End of year celebrations bring in reflections of the year past and excitement for the upcoming year. In the world of biotech this is exemplified by Nature’s choice of method of the Year: Spatial Proteomics. While spatial technology has been around for a few years now, spatial proteomics looks specifically at how protein structures exist and interact in 3D spaces in various contexts such as cells, tissues and organ slices. It actually encompasses a large group of both older and newer technologies including co-detection by indexing (CODEX), iterative bleaching extends multiplexity (IBEX), imaging mass cytometry (IMC), multiplexed ion beam imaging (MIBI), cyclic immunofluorescence (cycIF), and the more recent deep visual proteomics (DVP); making it the perfect candidate for something that builds on the past and promises exciting avenues for the future.
We recently developed a custom R-based workflow tailored for analyzing spatial transcriptomics data.
Here at Strand, we have been working in the spatial domain for a few years now, including our spatial transcriptomics pipeline. Spatial transcriptomics (ST) is an advanced technique that integrates microscopy and sequencing to map gene expression while maintaining the spatial context within tissue samples. This approach offers valuable insights into biological processes in both healthy and diseased states, insights that traditional methods cannot provide.
We recently developed a custom R-based workflow tailored for analyzing spatial transcriptomics data. The comprehensive computational pipeline covers all stages of data analysis, including raw data processing, quality control, normalization, batch effect correction, identification of spatially variable genes, and cell type annotation, providing a thorough end-to-end solution.
As illustrated in the image above, this pipeline has three main modules (highlighted in green), QC and Filtering, Individual Sample Analysis and Joint (or combined) Sample Analysis. To tackle typical challenges seen in spatial transcriptomics such as identifying cell types and accurately locating them on tissue slides, the pipeline incorporates various annotation algorithms, including ScType, SingleR, Seurat label transfer, and robust cell-type decomposition (RCTD). Check out our recent webinar detailing how it works here.
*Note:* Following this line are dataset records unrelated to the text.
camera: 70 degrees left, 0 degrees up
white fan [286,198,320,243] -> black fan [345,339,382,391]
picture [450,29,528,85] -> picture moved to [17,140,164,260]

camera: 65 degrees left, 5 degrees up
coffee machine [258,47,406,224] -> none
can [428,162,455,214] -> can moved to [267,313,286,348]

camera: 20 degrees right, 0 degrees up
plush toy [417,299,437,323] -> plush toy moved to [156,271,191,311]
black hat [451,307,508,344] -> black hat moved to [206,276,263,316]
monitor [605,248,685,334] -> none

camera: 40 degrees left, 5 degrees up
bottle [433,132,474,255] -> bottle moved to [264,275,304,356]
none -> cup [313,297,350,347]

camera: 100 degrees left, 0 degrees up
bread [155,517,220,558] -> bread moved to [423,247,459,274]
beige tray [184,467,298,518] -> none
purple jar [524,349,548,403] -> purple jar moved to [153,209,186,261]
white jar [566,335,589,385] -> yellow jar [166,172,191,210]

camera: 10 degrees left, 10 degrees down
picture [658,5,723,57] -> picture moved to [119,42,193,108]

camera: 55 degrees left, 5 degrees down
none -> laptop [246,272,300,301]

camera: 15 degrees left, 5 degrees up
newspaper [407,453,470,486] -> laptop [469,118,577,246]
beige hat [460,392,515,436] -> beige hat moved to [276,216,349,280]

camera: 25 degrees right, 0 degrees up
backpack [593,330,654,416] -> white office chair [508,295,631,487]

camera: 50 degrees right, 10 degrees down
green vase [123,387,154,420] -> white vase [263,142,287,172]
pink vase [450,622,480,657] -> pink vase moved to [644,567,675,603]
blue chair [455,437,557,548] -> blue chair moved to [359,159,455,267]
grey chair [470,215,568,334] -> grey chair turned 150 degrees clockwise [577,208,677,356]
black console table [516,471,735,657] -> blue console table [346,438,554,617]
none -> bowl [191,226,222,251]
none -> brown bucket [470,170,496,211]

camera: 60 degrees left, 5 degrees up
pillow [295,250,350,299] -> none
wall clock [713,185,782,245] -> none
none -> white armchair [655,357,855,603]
Additionally, our pathology, molecular biology, and bioinformatics teams successfully validated the 10X Genomics Visium workflow in FFPE samples; wherein we assessed the correlation between spatial gene expression and immunohistochemistry, as well as histopathological annotations. This workflow led us to become a Certified Service Provider for 10X Genomics. You can learn more about it in this case study.
We’re excited to see what the new year brings, and the advancements that will be made in this exciting field!